Movies

One Battle After Another Set to Storm the Box Office With $45 Million Worldwide Opening

One Battle After Another Set to Storm the Box Office With $45 Million Worldwide Opening
Image credit: Legion-Media

Paul Thomas Anderson’s One Battle After Another, starring Leonardo DiCaprio, is charging toward a $45 million worldwide opening.

Paul Thomas Anderson is not the guy you usually pencil in for a four-quadrant smash, but his new one, 'One Battle After Another', is lining up the biggest opening of his career. It is also, for better or worse, the priciest thing he has ever made. So yeah, there is some real studio math happening here.

The numbers (so far)

According to Deadline, weekend projections point to about $21 million domestic and another $24 million from overseas markets, which would put the global debut around $45 million. The movie also pulled in $2.5 million from Thursday previews, which is a strong sign for an adult-skewing release like this.

Why the studio suits are smiling: that launch helps push Warner Bros. over the $4 billion mark at the worldwide box office for the year — the first studio to hit that milestone in 2025, and the first time WB has crossed it since 2019.
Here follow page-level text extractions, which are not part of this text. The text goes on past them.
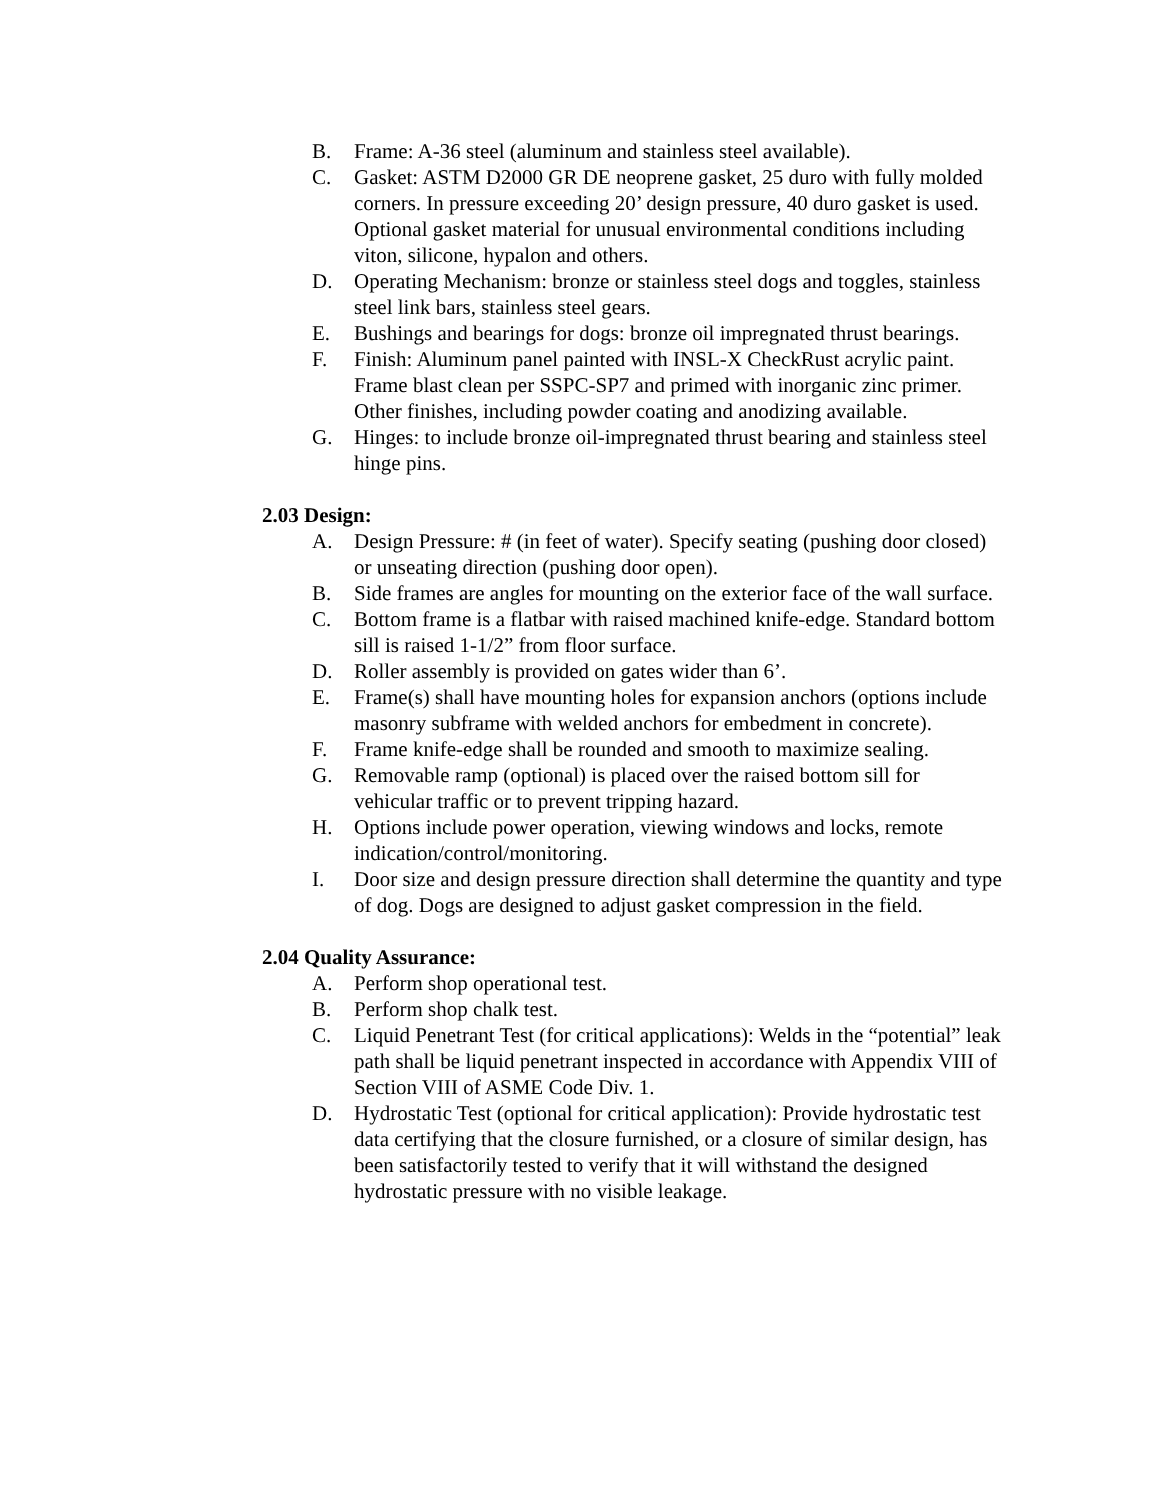B. Frame: A-36 steel (aluminum and stainless steel available).
C. Gasket: ASTM D2000 GR DE neoprene gasket, 25 duro with fully molded corners. In pressure exceeding 20’ design pressure, 40 duro gasket is used. Optional gasket material for unusual environmental conditions including viton, silicone, hypalon and others.
D. Operating Mechanism: bronze or stainless steel dogs and toggles, stainless steel link bars, stainless steel gears.
E. Bushings and bearings for dogs: bronze oil impregnated thrust bearings.
F. Finish: Aluminum panel painted with INSL-X CheckRust acrylic paint. Frame blast clean per SSPC-SP7 and primed with inorganic zinc primer. Other finishes, including powder coating and anodizing available.
G. Hinges: to include bronze oil-impregnated thrust bearing and stainless steel hinge pins.
2.03 Design:
A. Design Pressure: # (in feet of water). Specify seating (pushing door closed) or unseating direction (pushing door open).
B. Side frames are angles for mounting on the exterior face of the wall surface.
C. Bottom frame is a flatbar with raised machined knife-edge. Standard bottom sill is raised 1-1/2” from floor surface.
D. Roller assembly is provided on gates wider than 6’.
E. Frame(s) shall have mounting holes for expansion anchors (options include masonry subframe with welded anchors for embedment in concrete).
F. Frame knife-edge shall be rounded and smooth to maximize sealing.
G. Removable ramp (optional) is placed over the raised bottom sill for vehicular traffic or to prevent tripping hazard.
H. Options include power operation, viewing windows and locks, remote indication/control/monitoring.
I. Door size and design pressure direction shall determine the quantity and type of dog. Dogs are designed to adjust gasket compression in the field.
2.04 Quality Assurance:
A. Perform shop operational test.
B. Perform shop chalk test.
C. Liquid Penetrant Test (for critical applications): Welds in the “potential” leak path shall be liquid penetrant inspected in accordance with Appendix VIII of Section VIII of ASME Code Div. 1.
D. Hydrostatic Test (optional for critical application): Provide hydrostatic test data certifying that the closure furnished, or a closure of similar design, has been satisfactorily tested to verify that it will withstand the designed hydrostatic pressure with no visible leakage.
The caveat: this is Anderson’s most expensive film by a mile, with a budget hovering around $150 million. Opening big is great; holding in weeks two and three is what decides whether this actually breaks even.

What the movie is

Loosely riffing on ideas from Thomas Pynchon’s 'Vineland', Anderson casts Leonardo DiCaprio as Bob Ferguson, an ex-revolutionary who gets dragged back into the fight when a long-dormant enemy reappears and forces him to go after his missing daughter. It is a rescue mission wrapped in old ghosts and bad blood — classic PTA themes, just with a larger canvas.

Who is in it

The early chatter

Reviews are hot. JoBlo’s Chris Bumbray straight-up calls it a masterpiece and says it is the kind of film with a long half-life in the conversation.

'It is the kind of movie people will still be talking about thirty years from now, long after many others from this era are forgotten.'

Beyond the big-picture praise, there is some very inside-baseball love for how it looks and sounds. Anderson and cinematographer Michael Bauman shot the film in a 1.55:1 VistaVision frame — the same format Alfred Hitchcock used on 'North by Northwest'. Translation: wide, detailed, and built to show off texture. The review argues it basically begs for 70mm or IMAX if you have that option.

The action is described as grounded rather than bombastic, with one interstate car chase singled out as a pulse-spiker. And yes, Jonny Greenwood is back on the score, which the review ranks among his best work with Anderson.

Bottom line

For a filmmaker who has never chased four-quadrant spectacle, 'One Battle After Another' is a swing — big stars, big budget, big format — and the opening looks legit. Whether the math works out depends on legs, but if the early reactions are any indication, Anderson may have made something that keeps people talking well past opening weekend.